Cook bacon in a 6-to8-quart wide heavy pot over moderate heat, stirring frequently, until crisp, about 5 minutes. Transfer witha slotted spoon to paper towels to drain.
Add onion, carrots, celery, and bell pepper to bacon fat remaining in pot (I didn't have quite enough fat, so added a few tablespoons of olive oil) and cook, stirring, until onion is softened, 8 to 10 minutes. Add both potatoes, stock and thyme, bring to a simmer, and simmer, covered, until potatoes are just tender, about 15 minutes.
Add corn and cream and simmer, uncovered, for 10 minutes. Add salt and pepper and stir in bacon. Serve sprinkled with tomatoes and chives. ***

*I didn't use slab bacon. I just used regular bacon. Probably about 4 or 5 slices.
**I also didn't use a "sweet" onion. Even though I love the sound of Walla Walla onions.
***I didn't garnish. Lazy me.

Roasted Tomato Soup



I've been sick, and I feel like shit.

It's wrong that anyone should be ill at this gorgeous time of year, in this gorgeous city.

But--

I defy convention.

The point is, I made some special soup yesterday. Soup for the soul. Because my soul needs a lot of comforting when it doesn't feel good.

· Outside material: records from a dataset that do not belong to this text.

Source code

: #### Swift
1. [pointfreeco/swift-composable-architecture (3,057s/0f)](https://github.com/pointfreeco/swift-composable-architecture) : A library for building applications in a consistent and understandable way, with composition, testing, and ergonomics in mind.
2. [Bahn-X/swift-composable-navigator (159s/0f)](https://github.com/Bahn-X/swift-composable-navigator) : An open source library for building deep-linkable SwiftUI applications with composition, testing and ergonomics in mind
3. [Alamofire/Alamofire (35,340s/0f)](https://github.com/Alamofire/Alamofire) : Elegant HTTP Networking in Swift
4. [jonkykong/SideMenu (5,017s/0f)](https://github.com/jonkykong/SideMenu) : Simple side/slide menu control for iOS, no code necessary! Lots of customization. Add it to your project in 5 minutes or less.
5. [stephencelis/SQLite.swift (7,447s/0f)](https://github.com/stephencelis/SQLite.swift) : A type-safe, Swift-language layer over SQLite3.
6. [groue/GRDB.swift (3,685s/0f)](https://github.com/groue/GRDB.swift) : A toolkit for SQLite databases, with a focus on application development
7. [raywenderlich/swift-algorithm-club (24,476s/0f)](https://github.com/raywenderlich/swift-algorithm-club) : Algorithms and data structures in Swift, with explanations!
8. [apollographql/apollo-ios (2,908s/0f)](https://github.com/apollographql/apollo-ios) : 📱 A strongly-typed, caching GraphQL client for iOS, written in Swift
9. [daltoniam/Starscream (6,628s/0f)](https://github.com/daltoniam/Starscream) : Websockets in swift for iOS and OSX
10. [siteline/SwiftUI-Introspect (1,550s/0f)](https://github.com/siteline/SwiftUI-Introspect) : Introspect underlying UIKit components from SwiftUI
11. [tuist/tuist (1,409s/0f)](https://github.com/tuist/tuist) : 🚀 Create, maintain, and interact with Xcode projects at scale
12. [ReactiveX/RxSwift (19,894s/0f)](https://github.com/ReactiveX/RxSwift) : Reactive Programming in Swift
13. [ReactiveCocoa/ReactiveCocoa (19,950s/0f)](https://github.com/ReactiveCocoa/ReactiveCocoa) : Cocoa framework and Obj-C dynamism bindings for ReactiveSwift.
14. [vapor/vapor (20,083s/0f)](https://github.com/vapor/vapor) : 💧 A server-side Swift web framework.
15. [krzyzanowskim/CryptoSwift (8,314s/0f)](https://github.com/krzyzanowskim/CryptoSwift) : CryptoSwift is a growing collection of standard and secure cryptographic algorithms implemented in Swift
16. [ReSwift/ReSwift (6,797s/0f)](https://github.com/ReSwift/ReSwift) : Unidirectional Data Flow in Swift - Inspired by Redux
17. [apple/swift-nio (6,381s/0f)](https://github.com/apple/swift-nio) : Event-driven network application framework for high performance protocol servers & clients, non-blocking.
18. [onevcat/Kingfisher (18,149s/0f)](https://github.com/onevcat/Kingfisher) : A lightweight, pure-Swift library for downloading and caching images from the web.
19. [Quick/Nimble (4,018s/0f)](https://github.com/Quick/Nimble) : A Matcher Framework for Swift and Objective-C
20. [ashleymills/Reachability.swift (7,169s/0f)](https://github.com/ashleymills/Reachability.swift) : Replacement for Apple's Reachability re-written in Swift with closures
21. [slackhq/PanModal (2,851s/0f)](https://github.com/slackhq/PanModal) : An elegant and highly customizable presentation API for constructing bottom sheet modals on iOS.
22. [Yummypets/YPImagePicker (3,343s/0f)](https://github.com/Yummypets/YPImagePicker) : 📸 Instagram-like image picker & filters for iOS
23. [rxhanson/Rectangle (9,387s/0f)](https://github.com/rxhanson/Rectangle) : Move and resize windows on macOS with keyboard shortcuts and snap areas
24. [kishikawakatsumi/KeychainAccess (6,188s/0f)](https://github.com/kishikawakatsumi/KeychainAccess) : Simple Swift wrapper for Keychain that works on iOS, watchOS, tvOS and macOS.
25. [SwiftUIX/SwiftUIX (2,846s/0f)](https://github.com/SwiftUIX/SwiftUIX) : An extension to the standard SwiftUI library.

Tomato soup is gorgeous. Ideally it is eaten with a blisteringly hot, grilled cheese sandwich. (When I was little I thought that grilled cheese was actually girl cheese. I also thought that cheese burgers were pronounced cheese boogers. But that's probably more than you wanted to know.) Of course, because I wanted a grilled cheese, we had no bread, so I simply ate the soup with some shredded Guyere. And for dessert ate a pear.

And then, I still felt sick, but also, comforted. Which is really the whole reason for ever eating soup in the first place.

Roasted Tomato Soup
from Gourmet Today

Note: The recipe says to strain the tomatoes, which I really don't have time for, so I just when ahead and pureed them.

4 pounds tomatos, halved lenghtwise
6 garlic cloves, left unpeeled
3 tablespoons olive oil
salt and freshly ground black pepper
2 tablespoons unsalted butter
1 medium onion, finely chopped
1/2 teaspoon dried organo, crumbled
2 teaspoons sugar
3 cups chicken stock or store-bought reduced-sodium broth OR vegetable broth
1/2 cup heavy cream

Put a rack in middle oven and preheat oven to 350 F. Arrange tomatoes cut side up in one layer on a large baking sheet. Scatter garlic around tomatoes. Drizzle tomatoes with oil and sprinkle with 1/2 teaspoon salt and 1/4 teaspoon pepper.
Roast until tomatoes are browned around edges but still juicy, about 1 hour. Cool in pan on a rack then peel garlic. Melt butter in a 6-to 8-quart heavy pot over moderately low heat. Add onion, oregano, and sugar and cook, stirring frequently until onion is softened, about 5 minutes. Ad tomatoes, garlic and stock, bring to a simmer, and simmer covered, for 20 minutes to allow flavors to blend.
Puree soup in batcches in a blender (use caution when blending hot liquids), then pour througha fine-mesh sieve into cleaned pot, pressing on solids;discard solids. Stir in cream and salt and pepper to taste and simmer for 2 minutes. Serve, preferably with a grilled cheese sandwich.